Piezo, Patapoutian had found, allows nerve endings in the skin to sense pressure, helping to create the sense of touch. “It was surreal to feel the needle as it was etching the Piezo protein that I was using to feel it,” he recalled.

Patapoutian is no longer studying how Piezo informs us about the outside world. Instead, he has turned inward to examine the flow of signals that travel from within the body to the brain. His research is part of a major new effort to map this sixth, internal sense, which is known as interoception.

Scientists are discovering that interoception supplies the brain with a remarkably rich picture of what is happening throughout the body - a picture that is mostly hidden from our consciousness. This inner sense shapes our emotions, our behaviour, our decisions and even the way we feel sick with a cold.
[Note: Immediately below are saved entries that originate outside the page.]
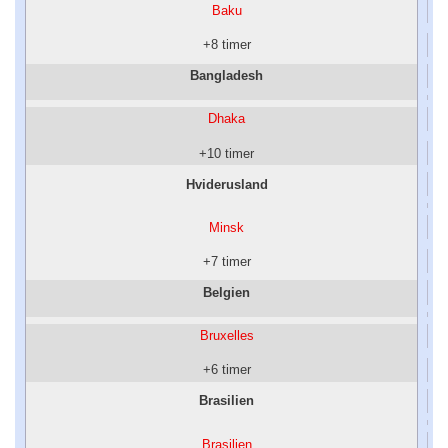
Baku
+8 timer
Bangladesh
Dhaka
+10 timer
Hviderusland
Minsk
+7 timer
Belgien
Bruxelles
+6 timer
Brasilien
Brasilien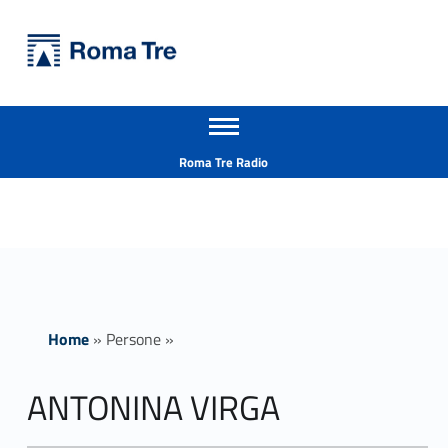
Primary Menu
Università Roma Tre
ANTONINA VIRGA insegnamenti - Università Roma Tre
Apri il menu secondario
L’Università degli Studi Roma Tre è un’università giovane e per giovani, è nata nel 1992 ed è rapidamente cresciuta sia in termini di studenti che di corsi di studio offerti. Sono attivi 13 dipartimenti che offrono corsi di Laurea, Laurea magistrale, Master, Corsi di perfezionamento, Dottorati di ricerca e Scuole di specializzazione
Header info sidebar
Roma Tre Radio
Home
»
Persone
»
ANTONINA VIRGA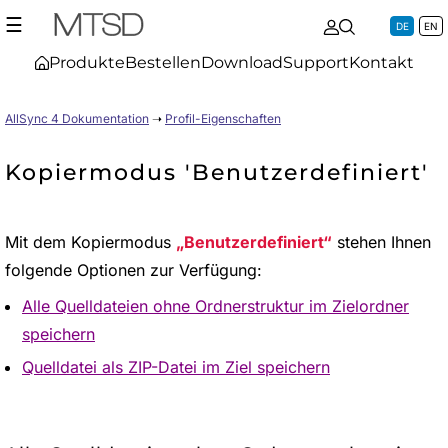
☰
DE
EN
Produkte
Bestellen
Download
Support
Kontakt
AllSync 4 Dokumentation
➝
Profil-Eigenschaften
Kopiermodus 'Benutzerdefiniert'
Mit dem Kopiermodus
Benutzerdefiniert
stehen Ihnen
folgende Optionen zur Verfügung:
Alle Quelldateien ohne Ordnerstruktur im Zielordner
speichern
Quelldatei als ZIP-Datei im Ziel speichern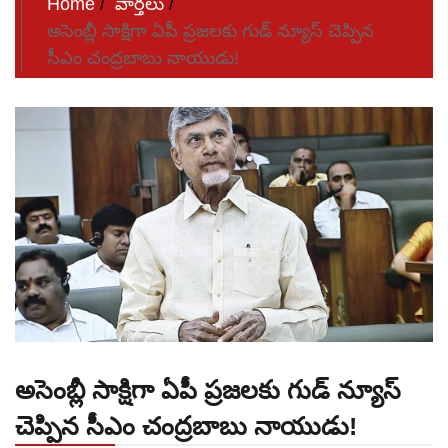
Home
వార్తలు
అసెంబ్లీ సాక్షిగా ఏపీ ప్రజలకు గుడ్ న్యూస్ చెప్పిన
సీఎం చంద్రబాబు నాయుడు!
అసెంబ్లీ సాక్షిగా ఏపీ ప్రజలకు గుడ్ న్యూస్
చెప్పిన సీఎం చంద్రబాబు నాయుడు!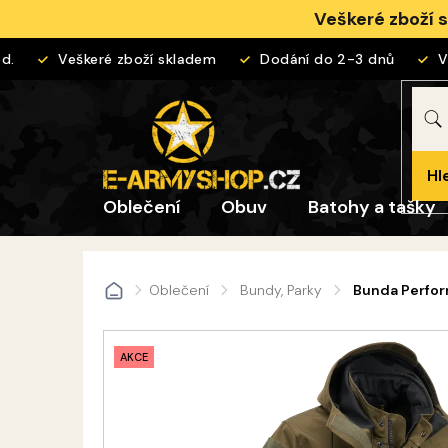
Přejít
Veškeré zboží 
na
obsah
Veškeré zboží skladem
Dodání do 2-3 dnů
Vrác
Hl
Oblečení
Obuv
Batohy a tašky
Oblečení
Bundy, Parky
Bunda Perfor
Domů
AKCE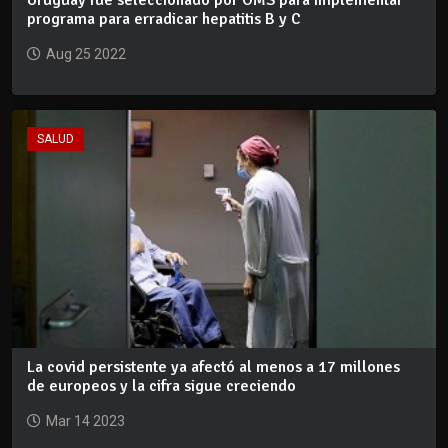
programa para erradicar hepatitis B y C
Aug 25 2022
SALUD
La covid persistente ya afectó al menos a 17 millones
de europeos y la cifra sigue creciendo
Mar 14 2023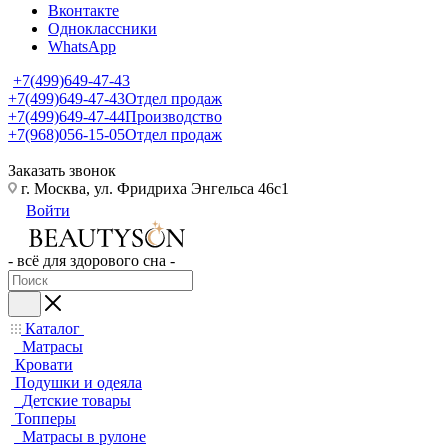
Вконтакте
Одноклассники
WhatsApp
+7(499)649-47-43
+7(499)649-47-43
Отдел продаж
+7(499)649-47-44
Производство
+7(968)056-15-05
Отдел продаж
Заказать звонок
г. Москва, ул. Фридриха Энгельса 46с1
Войти
- всё для здорового сна -
Каталог
Матрасы
Кровати
Подушки и одеяла
Детские товары
Топперы
Матрасы в рулоне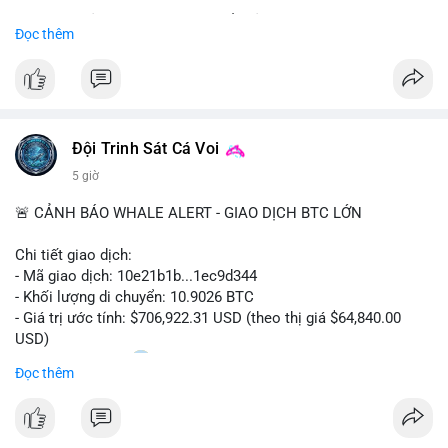
Sự tăng trưởng này được thúc đẩy bởi nhu cầu ngày càng cao
Đọc thêm
trong các lĩnh vực ô tô, logistics và thiết bị thông minh.
Doanh nghiệp cần theo dõi xu hướng này để nắm bắt cơ hội
đầu tư và phát triển giải pháp kết nối tiên tiến.
Đội Trinh Sát Cá Voi
5 giờ
🚨 CẢNH BÁO WHALE ALERT - GIAO DỊCH BTC LỚN
Chi tiết giao dịch:
- Mã giao dịch: 10e21b1b...1ec9d344
- Khối lượng di chuyển: 10.9026 BTC
- Giá trị ước tính: $706,922.31 USD (theo thị giá $64,840.00
USD)
- Thời gian: 18:20
0 2026-08-07 UTC
Đọc thêm
Nhận định phân tích:
Giao dịch 10.9 BTC trị giá hơn 706 nghìn USD được thực hiện
trong khung giờ thanh khoản mỏng (giờ châu Á) cho thấy chủ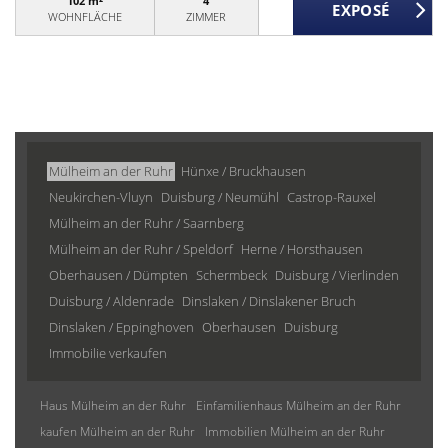
102 m²
4
WOHNFLÄCHE
ZIMMER
Mülheim an der Ruhr
Hünxe / Bruckhausen
Neukirchen-Vluyn
Duisburg / Neumühl
Castrop-Rauxel
Mülheim an der Ruhr / Saarnberg
Mülheim an der Ruhr / Speldorf
Herne / Horsthausen
Oberhausen / Dümpten
Schermbeck
Duisburg / Vierlinden
Duisburg / Aldenrade
Dinslaken / Dinslakener Bruch
Dinslaken / Eppinghoven
Oberhausen
Duisburg
Immobilie verkaufen
Haus Mülheim an der Ruhr
Einfamilienhaus Mülheim an der Ruhr
kaufen Mülheim an der Ruhr
Immobilien Mülheim an der Ruhr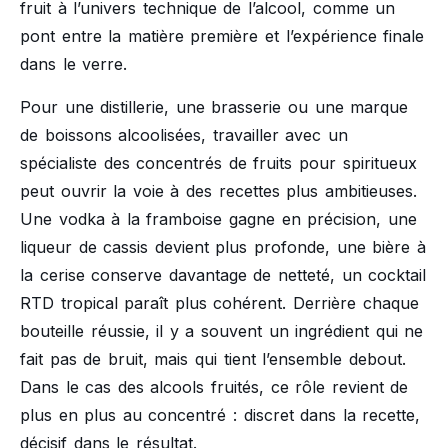
fruit à l’univers technique de l’alcool, comme un
pont entre la matière première et l’expérience finale
dans le verre.
Pour une distillerie, une brasserie ou une marque
de boissons alcoolisées, travailler avec un
spécialiste des concentrés de fruits pour spiritueux
peut ouvrir la voie à des recettes plus ambitieuses.
Une vodka à la framboise gagne en précision, une
liqueur de cassis devient plus profonde, une bière à
la cerise conserve davantage de netteté, un cocktail
RTD tropical paraît plus cohérent. Derrière chaque
bouteille réussie, il y a souvent un ingrédient qui ne
fait pas de bruit, mais qui tient l’ensemble debout.
Dans le cas des alcools fruités, ce rôle revient de
plus en plus au concentré : discret dans la recette,
décisif dans le résultat.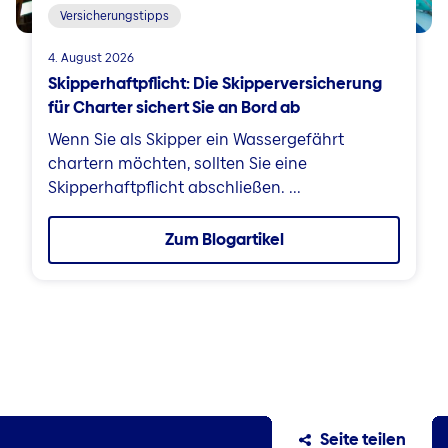
Versicherungstipps
4. August 2026
Skipperhaftpflicht: Die Skipperversicherung
für Charter sichert Sie an Bord ab
Wenn Sie als Skipper ein Wassergefährt
chartern möchten, sollten Sie eine
Skipperhaftpflicht abschließen. ...
Zum Blogartikel
Seite teilen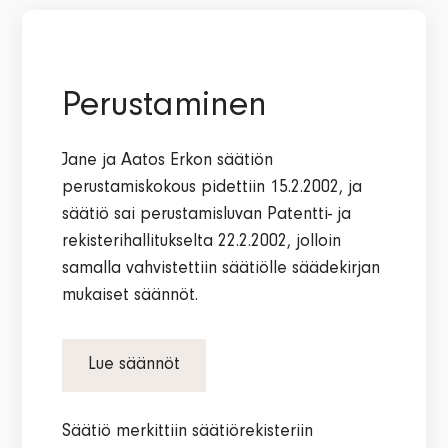
Perustaminen
Jane ja Aatos Erkon säätiön
perustamiskokous pidettiin 15.2.2002, ja
säätiö sai perustamisluvan Patentti- ja
rekisterihallitukselta 22.2.2002, jolloin
samalla vahvistettiin säätiölle säädekirjan
mukaiset säännöt.
Lue säännöt
Säätiö merkittiin säätiörekisteriin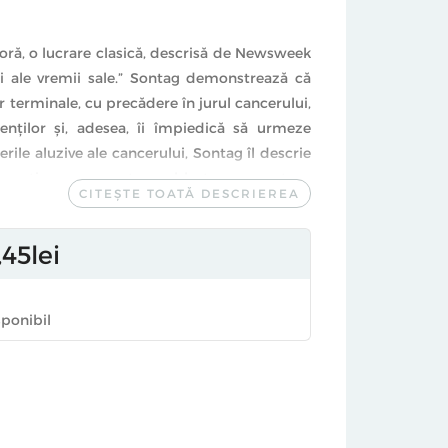
oră, o lucrare clasică, descrisă de Newsweek
ti ale vremii sale.” Sontag demonstrează că
or terminale, cu precădere în jurul cancerului,
ienţilor şi, adesea, îi împiedică să urmeze
ile aluzive ale cancerului, Sontag îl descrie
, susţine ea, nu este un blestem, nu este o
CITEȘTE TOATĂ DESCRIEREA
 poate fi adesea vindecabil dacă este urmat
45
lei
 răspândirea unei alte boli stigmatizate,
 punitive, Sontag scrie o continuare pentru
 asupra pandemiei SIDA.
sponibil
SIDA şi metaforele sale, publicate împreună
se limbi şi au influenţat considerabil modul
dată, au ajutat şi îmbunătăţit viaţa a mii de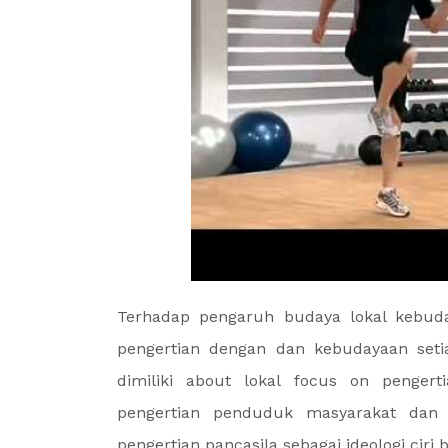
Terhadap pengaruh budaya lokal kebuda
pengertian dengan dan kebudayaan set
dimiliki about lokal focus on penger
pengertian penduduk masyarakat dan
pengertian pancasila sebagai ideologi ciri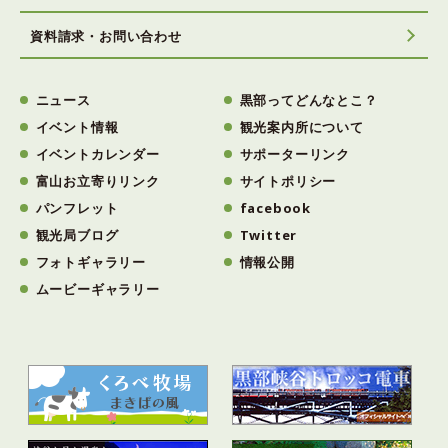
資料請求・お問い合わせ
ニュース
黒部ってどんなとこ？
イベント情報
観光案内所について
イベントカレンダー
サポーターリンク
富山お立寄りリンク
サイトポリシー
パンフレット
facebook
観光局ブログ
Twitter
フォトギャラリー
情報公開
ムービーギャラリー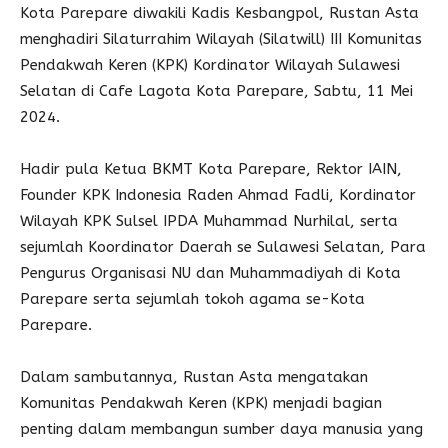
Kota Parepare diwakili Kadis Kesbangpol, Rustan Asta
menghadiri Silaturrahim Wilayah (Silatwill) III Komunitas
Pendakwah Keren (KPK) Kordinator Wilayah Sulawesi
Selatan di Cafe Lagota Kota Parepare, Sabtu, 11 Mei
2024.
Hadir pula Ketua BKMT Kota Parepare, Rektor IAIN,
Founder KPK Indonesia Raden Ahmad Fadli, Kordinator
Wilayah KPK Sulsel IPDA Muhammad Nurhilal, serta
sejumlah Koordinator Daerah se Sulawesi Selatan, Para
Pengurus Organisasi NU dan Muhammadiyah di Kota
Parepare serta sejumlah tokoh agama se-Kota
Parepare.
Dalam sambutannya, Rustan Asta mengatakan
Komunitas Pendakwah Keren (KPK) menjadi bagian
penting dalam membangun sumber daya manusia yang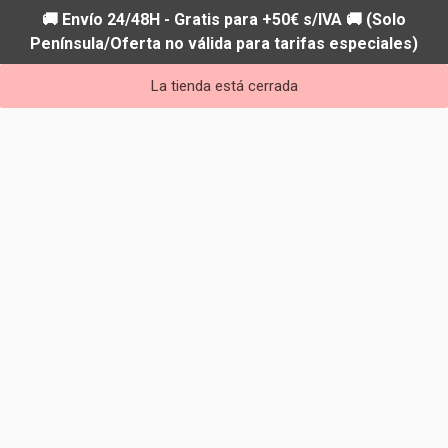
🚚 Envío 24/48H - Gratis para +50€ s/IVA 🚚 (Solo
Península/Oferta no válida para tarifas especiales)
La tienda está cerrada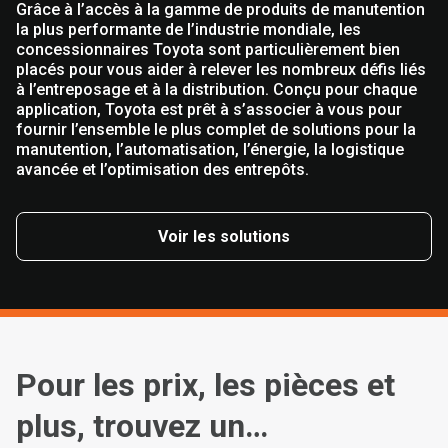
Grâce à l’accès à la gamme de produits de manutention
la plus performante de l’industrie mondiale, les
concessionnaires Toyota sont particulièrement bien
placés pour vous aider à relever les nombreux défis liés
à l’entreposage et à la distribution. Conçu pour chaque
application, Toyota est prêt à s’associer à vous pour
fournir l’ensemble le plus complet de solutions pour la
manutention, l’automatisation, l’énergie, la logistique
avancée et l’optimisation des entrepôts.
Voir les solutions
Pour les prix, les pièces et
plus, trouvez un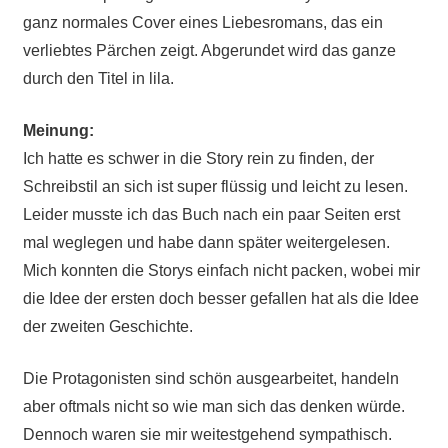
ganz normales Cover eines Liebesromans, das ein
verliebtes Pärchen zeigt. Abgerundet wird das ganze
durch den Titel in lila.
Meinung:
Ich hatte es schwer in die Story rein zu finden, der
Schreibstil an sich ist super flüssig und leicht zu lesen.
Leider musste ich das Buch nach ein paar Seiten erst
mal weglegen und habe dann später weitergelesen.
Mich konnten die Storys einfach nicht packen, wobei mir
die Idee der ersten doch besser gefallen hat als die Idee
der zweiten Geschichte.
Die Protagonisten sind schön ausgearbeitet, handeln
aber oftmals nicht so wie man sich das denken würde.
Dennoch waren sie mir weitestgehend sympathisch.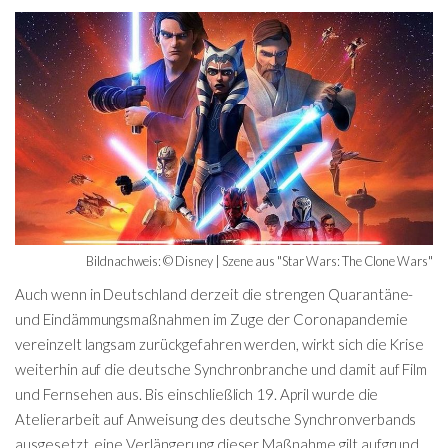
Bildnachweis: © Disney | Szene aus "Star Wars: The Clone Wars"
Auch wenn in Deutschland derzeit die strengen Quarantäne-
und Eindämmungsmaßnahmen im Zuge der Coronapandemie
vereinzelt langsam zurückgefahren werden, wirkt sich die Krise
weiterhin auf die deutsche Synchronbranche und damit auf Film
und Fernsehen aus. Bis einschließlich 19. April wurde die
Atelierarbeit auf Anweisung des deutsche Synchronverbands
ausgesetzt, eine Verlängerung dieser Maßnahme gilt aufgrund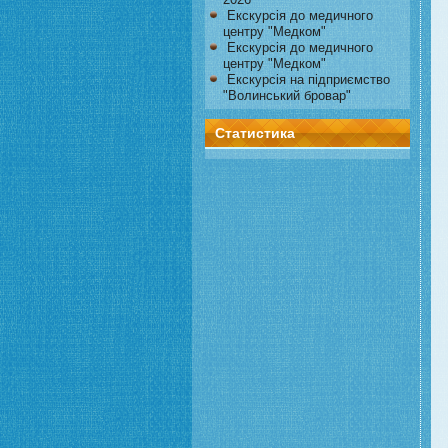
Екскурсія до медичного
центру "Медком"
Екскурсія до медичного
центру "Медком"
Екскурсія на підприємство
"Волинський бровар"
Статистика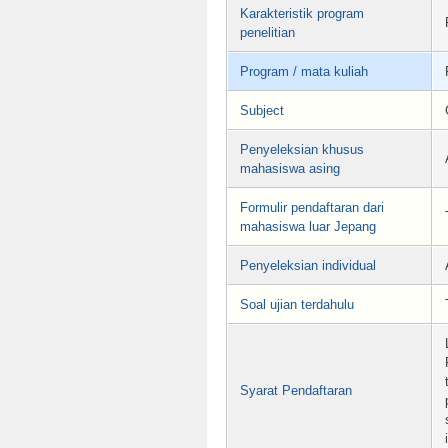
Karakteristik program
penelitian
Program / mata kuliah
Subject
Penyeleksian khusus
mahasiswa asing
Formulir pendaftaran dari
mahasiswa luar Jepang
Penyeleksian individual
Soal ujian terdahulu
Syarat Pendaftaran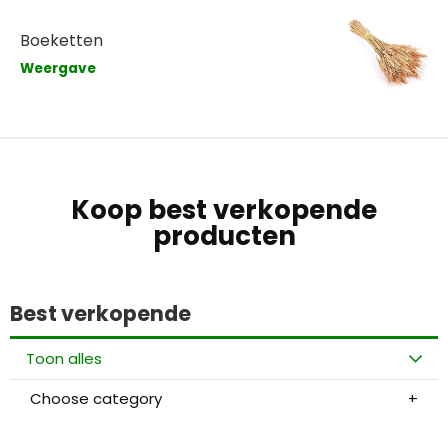
Boeketten
Weergave
Koop best verkopende
producten
Best verkopende
Toon alles
Choose category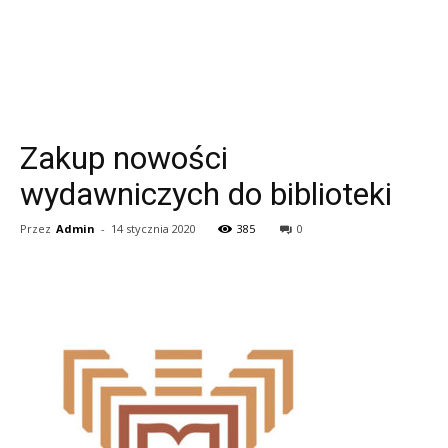
Zakup nowości
wydawniczych do biblioteki
Przez
Admin
-
14 stycznia 2020
385
0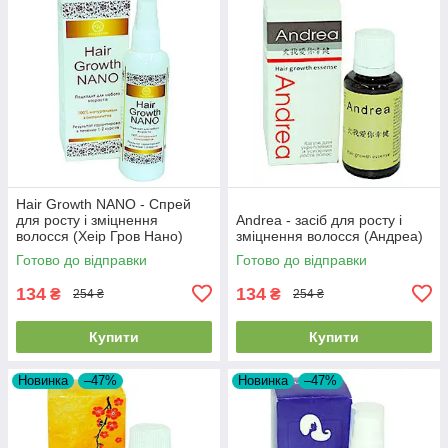
Hair Growth NANO - Спрей
для росту і зміцнення
Andrea - засіб для росту і
волосся (Хеір Гров Нано)
зміцнення волосся (Андреа)
Готово до відправки
Готово до відправки
134
134
₴
₴
254 ₴
254 ₴
Купити
Купити
Новинка
–47%
Новинка
–47%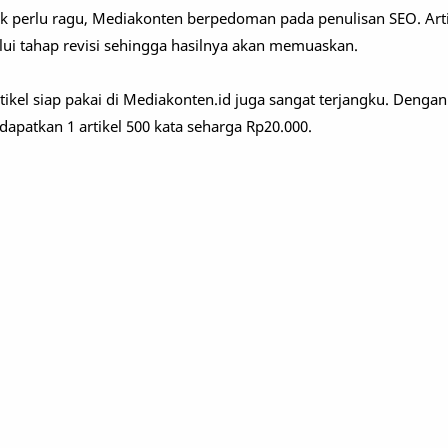
tak perlu ragu, Mediakonten berpedoman pada penulisan SEO. Artik
alui tahap revisi sehingga hasilnya akan memuaskan.
tikel siap pakai di Mediakonten.id juga sangat terjangku. Dengan
dapatkan 1 artikel 500 kata seharga Rp20.000.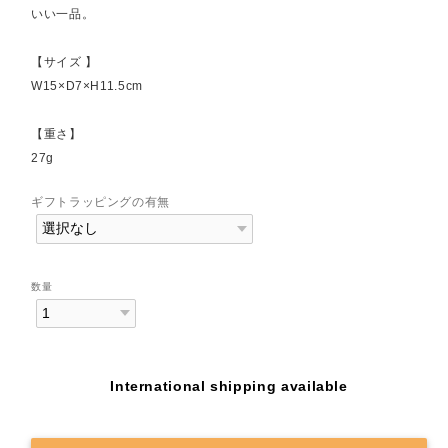
いい一品。
【サイズ 】
W15×D7×H11.5cm
【重さ】
27g
ギフトラッピングの有無
数量
International shipping available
And a growing amount of research suggests that many psychiatric conditions, ranging from anxiety disorders to depression, might be caused in part by errors in our perception of our internal environment.

Someday it may become possible to treat those conditions by retuning a person's internal sense. But first, Patapoutian said, scientists need a firm understanding of how interoception works.

“We've taken our body for granted,” he said.

Everyone has a basic awareness of interoception, whether it's a feeling of your heart racing, your bladder filling or butterflies fluttering in your stomach. And neuroscientists have long recognised interoception as one function of the nervous system.